■ **TEXTE SOURCE**:
+ + + + + + +

Un roi sans divertissement, et autres romans
A l’occasion du cinquantenaire de la mort de Jean Giono, Gallimard propose l’édition d’un tirage spécial de la Pléiade Un roi sans divertissement, et autres romans (voir plus pas bas pour le contenu du volume). Ci-dessous quelques mots de l’éditeur sur l’un des romans phares de Giono, Un roi sans divertissement.
« Si j’invente des personnages et si j’écris, c’est tout simplement parce que je suis aux prises avec la grande malédiction de l’univers, à laquelle personne ne fait jamais attention : l’ennui. » À en croire Giono, l’écriture n’aurait été pour lui qu’un divertissement. Non pas un simple jeu, entendons-le bien, mais le moyen de n’être plus « l’homme plein de misères » dont parle Pascal.
Démobilisé en 1918, très marqué par la guerre, Giono retrouve à vingt-trois ans son poste d’employé de banque à Manosque. Une décennie s’écoule au cours de laquelle il passe son temps à rédiger, en marge de son travail, des fiches descriptives révélant l’essence véritable des clients de la banque. « Une excellente école », selon lui, pour la « connaissance du cœur humain ». Puis, en quelques mois, il écrit Colline (1929). Le monde des lettres se dispute la publication de ce premier diamant rocailleux. C’est une révélation, et une rupture ; chose alors singulière, ce roman poétique (ou conte) est composé d’un bout à l’autre au présent de l’indicatif. L’atmosphère sacrificielle qui hante ces pages d’une extrême sécheresse n’en est que plus brutale. Cinq ans plus tard, Le Chant du monde s’apparente à un roman d’aventures autant qu’à un récit mythologique, nouvelle Iliade au rythme cosmique, où l’homme et la nature fusionneraient d’une manière spontanée. Mais l’Histoire gronde de nouveau. Giono prône un pacifisme absolu, qui, en 1939, le conduit en prison. Libéré, il s’attelle à ce qui devait être une notice destinée à accompagner sa traduction de Moby Dick. Puis le projet dévie. Pour saluer Melville (1941) devient un roman dont Melville est le héros. Et un passage dans l’œuvre de Giono, entre les romans où la nature était au premier plan, créant un Sud imaginaire, et les œuvres qui mettront en scène un théâtre des passions, foisonnant de monstres (d’orgueil ou de générosité…).

+ + + + + + +

■ **DONNÉES RECUEILLIES**:
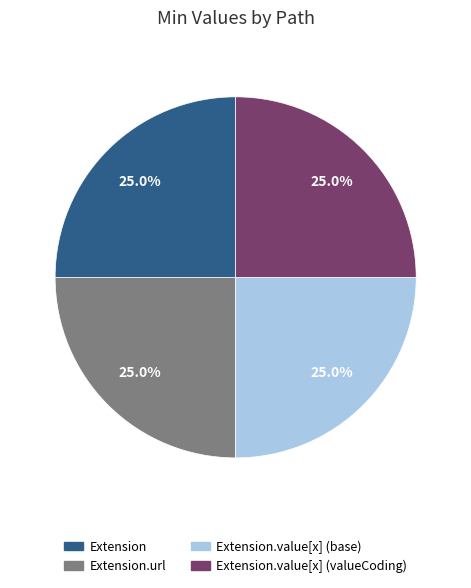

Does any single category account for the majority?

No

+ + + + + + +

■ **CONSIGNES**:
1 – D'après le texte source, à quel temps le roman Colline est-il composé d'un bout à l'autre ?
2 – Prolongez le texte source consacré à Giono à partir de sa dernière phrase.

■ **RÉPONSES ATTENDUES**:
1 – Au présent de l'indicatif.

2 –
Après la Seconde Guerre (et une seconde incarcération), l’œuvre de Giono bascule en effet. Il est pris d’une extraordinaire fièvre créatrice. Un roi sans divertissement (1947), écrit en quarante jours, est, selon Pierre Michon, « un des sommets de la littérature universelle ». Un sommet aussi dans l’art si gionien de rendre les silences éloquents et les ombres éclairantes. L’aventure se niche dans les phrases dont on ne saurait deviner la fin, les séquences sont montées avec une hardiesse incomparable, les niveaux de langue juxtaposés avec la plus grande aisance — et la tension narrative est portée à son paroxysme. Langlois, justicier paradoxal, « porte en lui-même les turpitudes qu’il entend punir chez les autres ». Il éprouve comme Giono la nécessité du divertissement, dont le crime, comme l’écriture (et la lecture), est une forme.
« Giono est-il le plus grand romancier de ce temps ? » se demandait Roger Nimier en 1952, l’année du Moulin de Pologne, roman du Destin (et chef-d’œuvre trop peu lu). Une chose est sûre : Giono est un grand romancier de tous les temps, un artiste « du désordre et de la démesure ». Le fréquenter, c’est faire une inoubliable expérience de lecture. Ceux qui reviennent sans cesse à ses livres le savent. Quant à ceux qui auront attendu le cinquantième anniversaire de sa mort, survenue en 1970, pour s’en emparer, on les envie.
Tirage spécial de la Pléiade : Ce volume hors numérotation, présenté sous un coffret illustré, contient : préface, jalons chronologiques, avertissement — Colline ; Le Chant du monde ; Pour saluer Melville ; Un roi sans divertissement ; Mort d’un personnage ; Faust au village ; Le Moulin de Pologne ; L’Homme qui plantait des arbres ; Ennemonde et autres caractères ; L’Iris de Suse — Notices et notes, bibliographie.
Préface de Denis Labouret. Textes établis, présentés et annotés par Pierre Citron, Henri Godard, Janine et Lucien Miallet, Luce Ricatte et Robert Ricatte.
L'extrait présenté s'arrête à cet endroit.